● WHAT YOU HAVE TO DO
In the forum thread, what is the pulling capacity of the Warn winch on the first quoted poster's current quad?

● TEXT PASSAGE
..........

Thanks for the help!



EaTmYtAiLpIpEs;642398 said:


> yes you should mount it closer because if you mount it farther out it will take more weight off the rear wheels. so the closest to the quad the better off. and I would get a winch for the quad because those ones that attach to the plow are slow. Go to harborfreight.com and get one for $60 for the quad. I had a harbor freight winch a 2000lb and I liked it more then the warn on my quad now. beause my old quad had the harbor freight winch that I put on and it has more pulling power and speed to it then my 3000lb warn on this quad.
> 
> http://www.harborfreight.com/cpi/ctaf/displayitem.taf?Itemnumber=91727


I was thinking of getting that Harbor Freight one.... Thats probably the best idea, boy are the prices piling up  (but then again, Ill get a winch I can use all year and a plow for 1/3 of the price of a new one)



hondarecon4435;642405 said:


> here is a pic of the mount and it shows how high the plow lifts


nice, it will be good to have all that clearence.



pby98;642423 said:


> View attachment 45371
> 
> 
> here is mine lifted. it would lift higher but i kept the plow as close to the quad as possible and it lifts high enough for me


what fog lights do you have? they look really nice, especially where you mounted them.

..........

(Dataset records)
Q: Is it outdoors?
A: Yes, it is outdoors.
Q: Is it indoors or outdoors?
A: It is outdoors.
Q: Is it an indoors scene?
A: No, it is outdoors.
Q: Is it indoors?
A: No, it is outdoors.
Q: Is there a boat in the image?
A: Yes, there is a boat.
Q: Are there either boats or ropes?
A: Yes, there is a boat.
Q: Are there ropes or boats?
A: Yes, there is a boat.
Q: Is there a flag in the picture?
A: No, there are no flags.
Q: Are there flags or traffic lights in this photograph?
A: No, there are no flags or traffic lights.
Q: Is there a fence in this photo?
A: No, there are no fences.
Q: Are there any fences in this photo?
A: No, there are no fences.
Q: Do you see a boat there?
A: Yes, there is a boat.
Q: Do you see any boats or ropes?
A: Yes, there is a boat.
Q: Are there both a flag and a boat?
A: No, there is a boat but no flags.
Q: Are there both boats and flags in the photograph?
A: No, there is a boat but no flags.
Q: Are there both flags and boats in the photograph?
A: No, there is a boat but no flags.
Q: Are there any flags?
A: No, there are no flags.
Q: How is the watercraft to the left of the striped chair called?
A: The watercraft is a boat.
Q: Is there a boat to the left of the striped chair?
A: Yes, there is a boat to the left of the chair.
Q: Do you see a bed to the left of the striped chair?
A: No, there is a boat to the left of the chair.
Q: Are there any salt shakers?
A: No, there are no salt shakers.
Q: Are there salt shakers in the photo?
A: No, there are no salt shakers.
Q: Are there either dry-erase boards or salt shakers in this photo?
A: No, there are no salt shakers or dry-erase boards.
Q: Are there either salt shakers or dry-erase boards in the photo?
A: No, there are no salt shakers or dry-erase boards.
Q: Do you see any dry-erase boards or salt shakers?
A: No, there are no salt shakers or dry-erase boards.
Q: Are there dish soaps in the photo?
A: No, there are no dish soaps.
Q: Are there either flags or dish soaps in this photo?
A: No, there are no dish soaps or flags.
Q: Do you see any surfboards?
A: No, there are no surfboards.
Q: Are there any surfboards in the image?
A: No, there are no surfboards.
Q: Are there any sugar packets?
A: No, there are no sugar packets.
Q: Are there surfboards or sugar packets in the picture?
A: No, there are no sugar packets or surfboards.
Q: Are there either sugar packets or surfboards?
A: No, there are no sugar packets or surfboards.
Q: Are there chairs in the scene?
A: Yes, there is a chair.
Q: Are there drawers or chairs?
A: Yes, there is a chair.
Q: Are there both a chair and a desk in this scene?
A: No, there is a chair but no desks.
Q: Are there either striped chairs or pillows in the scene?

..........

● TASK RESULT
3000 lb